Neste doido planeta em que há dia de tudo, é claro que não podia deixar de haver um só para ele. Ei-lo: hoje é o Dia do Blog. Dia dos nossos respiros tão imediatamente tornados letras, dia das nossas misturinhas de projeto com amigo imaginário, dia desses desafogos verbais que tossimos no mundo. Nós que fizemos um diário em forma de morango na infância, nós que o encharcamos e trancamos na adolescência –, nós vimos a voz crescer e não caber mais nas antigas roupas. Não caber mais nas antigas chaves. E agora dependemos desses gritos destrancados, despudorados e públicos que nossas ilhas lançam periodicamente no marzão internauta. Dependemos dos sopros transportados pela versão imaterial das garrafinhas. Já tem até nome simpático essa nova camada de ar que respiramos: blogosfera.

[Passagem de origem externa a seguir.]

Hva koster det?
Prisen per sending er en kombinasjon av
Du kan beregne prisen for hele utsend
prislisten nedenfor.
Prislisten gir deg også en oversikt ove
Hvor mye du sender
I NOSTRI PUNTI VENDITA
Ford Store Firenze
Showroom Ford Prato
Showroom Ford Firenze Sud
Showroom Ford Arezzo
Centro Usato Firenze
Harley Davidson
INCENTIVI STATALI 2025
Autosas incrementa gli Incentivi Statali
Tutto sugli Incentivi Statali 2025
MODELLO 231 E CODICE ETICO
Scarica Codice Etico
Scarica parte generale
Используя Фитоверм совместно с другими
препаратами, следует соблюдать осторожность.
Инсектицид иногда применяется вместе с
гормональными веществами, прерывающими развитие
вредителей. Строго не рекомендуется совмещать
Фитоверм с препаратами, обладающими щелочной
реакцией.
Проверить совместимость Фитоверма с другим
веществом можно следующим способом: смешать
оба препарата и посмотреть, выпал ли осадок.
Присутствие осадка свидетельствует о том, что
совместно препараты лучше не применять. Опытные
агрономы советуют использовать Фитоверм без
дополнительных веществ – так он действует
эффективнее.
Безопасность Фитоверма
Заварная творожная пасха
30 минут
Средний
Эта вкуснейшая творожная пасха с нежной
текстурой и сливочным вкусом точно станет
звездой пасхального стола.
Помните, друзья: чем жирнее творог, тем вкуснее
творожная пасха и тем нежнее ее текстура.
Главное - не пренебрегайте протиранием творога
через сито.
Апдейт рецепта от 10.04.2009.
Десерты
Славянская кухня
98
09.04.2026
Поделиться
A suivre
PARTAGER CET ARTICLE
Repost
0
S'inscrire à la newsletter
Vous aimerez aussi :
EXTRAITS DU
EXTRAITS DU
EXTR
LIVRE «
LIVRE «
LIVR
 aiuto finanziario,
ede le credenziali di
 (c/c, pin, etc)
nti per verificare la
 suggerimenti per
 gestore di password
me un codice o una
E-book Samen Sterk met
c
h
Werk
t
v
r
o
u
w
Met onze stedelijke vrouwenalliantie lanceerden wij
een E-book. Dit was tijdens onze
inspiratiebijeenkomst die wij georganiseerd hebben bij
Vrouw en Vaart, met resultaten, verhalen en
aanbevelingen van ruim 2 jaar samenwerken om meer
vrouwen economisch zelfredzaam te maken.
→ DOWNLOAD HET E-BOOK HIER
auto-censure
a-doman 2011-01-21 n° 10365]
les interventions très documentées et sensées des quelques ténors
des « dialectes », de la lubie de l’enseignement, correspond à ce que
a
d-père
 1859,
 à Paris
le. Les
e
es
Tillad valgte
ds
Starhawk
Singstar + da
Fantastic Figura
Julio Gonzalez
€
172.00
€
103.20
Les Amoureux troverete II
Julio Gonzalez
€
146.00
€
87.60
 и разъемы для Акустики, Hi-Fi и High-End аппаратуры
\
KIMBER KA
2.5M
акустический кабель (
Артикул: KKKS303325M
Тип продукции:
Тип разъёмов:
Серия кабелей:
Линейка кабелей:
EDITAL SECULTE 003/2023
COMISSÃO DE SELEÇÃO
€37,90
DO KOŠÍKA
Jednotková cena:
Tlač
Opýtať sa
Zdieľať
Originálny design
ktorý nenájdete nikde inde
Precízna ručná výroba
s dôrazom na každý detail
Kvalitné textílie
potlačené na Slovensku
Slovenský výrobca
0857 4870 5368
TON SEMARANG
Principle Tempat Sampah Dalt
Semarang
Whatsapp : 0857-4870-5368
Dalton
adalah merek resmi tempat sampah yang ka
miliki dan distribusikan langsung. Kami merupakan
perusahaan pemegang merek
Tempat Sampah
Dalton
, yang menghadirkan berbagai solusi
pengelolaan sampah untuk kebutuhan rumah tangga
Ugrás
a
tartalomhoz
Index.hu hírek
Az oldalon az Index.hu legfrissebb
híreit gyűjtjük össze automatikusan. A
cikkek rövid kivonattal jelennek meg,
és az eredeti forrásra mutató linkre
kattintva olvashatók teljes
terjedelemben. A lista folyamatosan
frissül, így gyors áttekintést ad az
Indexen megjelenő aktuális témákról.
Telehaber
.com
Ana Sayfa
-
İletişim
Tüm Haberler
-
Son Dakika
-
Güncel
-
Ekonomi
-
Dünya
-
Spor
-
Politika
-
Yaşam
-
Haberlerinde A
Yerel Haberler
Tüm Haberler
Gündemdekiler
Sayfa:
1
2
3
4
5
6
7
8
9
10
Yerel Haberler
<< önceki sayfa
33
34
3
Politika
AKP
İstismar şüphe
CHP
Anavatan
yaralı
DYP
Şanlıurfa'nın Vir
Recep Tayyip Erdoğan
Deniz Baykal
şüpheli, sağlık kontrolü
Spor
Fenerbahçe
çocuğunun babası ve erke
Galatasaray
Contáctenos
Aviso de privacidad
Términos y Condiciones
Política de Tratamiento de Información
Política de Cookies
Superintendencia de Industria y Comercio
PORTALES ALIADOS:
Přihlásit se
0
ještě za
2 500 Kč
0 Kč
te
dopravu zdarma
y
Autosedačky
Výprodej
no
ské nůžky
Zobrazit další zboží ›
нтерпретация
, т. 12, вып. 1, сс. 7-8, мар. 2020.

Blogar é uma digitação em voz alta, pensamento em vapor. Para o mal e para o bem, já não sabemos ter dúvidas, bravezas, contentamentos, primeiros dias, primeiras vezes, primeiros beijos sem transpirar o coração para quem estiver online. É a realização – pensada e escolhida – da fantasia mais pervertidinha do escrevedor de diário: ser arrancado da intimidade na marra, ser descoberto, ser lido. Sonhamos a chegada dos invasores, ansiamos pela colonização do outro. Por um lado é atitude feliz; cansamos dos martírios em silêncio, das celas particulares, e buscamos no colo do leitor um comentário que traga sol, leite e mel à nossa terra de desolação. Mas também desaprendemos a delicadeza do silêncio, substituímos o resguardo pela febre de conexão. Tudo é (di)visível, tudo é notório, tudo é público e publicável. Tolamente confundimos introversão com tristeza, respeito próprio com hipocrisia, e acabamos na neurose de virar um bando de confessadores compulsivos. Blogs podem se tornar diarreias de intimidade.
E quanto mais mergulhamos nessa incontinência, menos disponíveis ficamos para ser colo e ouvidos necessários. Quanto mais escrevemos, menos lemos. Quanto mais nos mostramos, menos desvendamos. Quanto mais nos enamoramos de nós, menos contemplamos. Estão aí, para provar, os comentários que se fazem nas coxas, sem carinho, cuidado ou preliminares – quase uma prostituição mecânica dos olhos, repetição automática para ganhar o bônus de outro comentário automático. Rabiscamos um “legal”, um “ótimo blog”, um “parabéns” e voamos apressados para o próximo cliente.
Blogs são um tudo, um muito. Só não podem nos transformar em multidão de monólogos.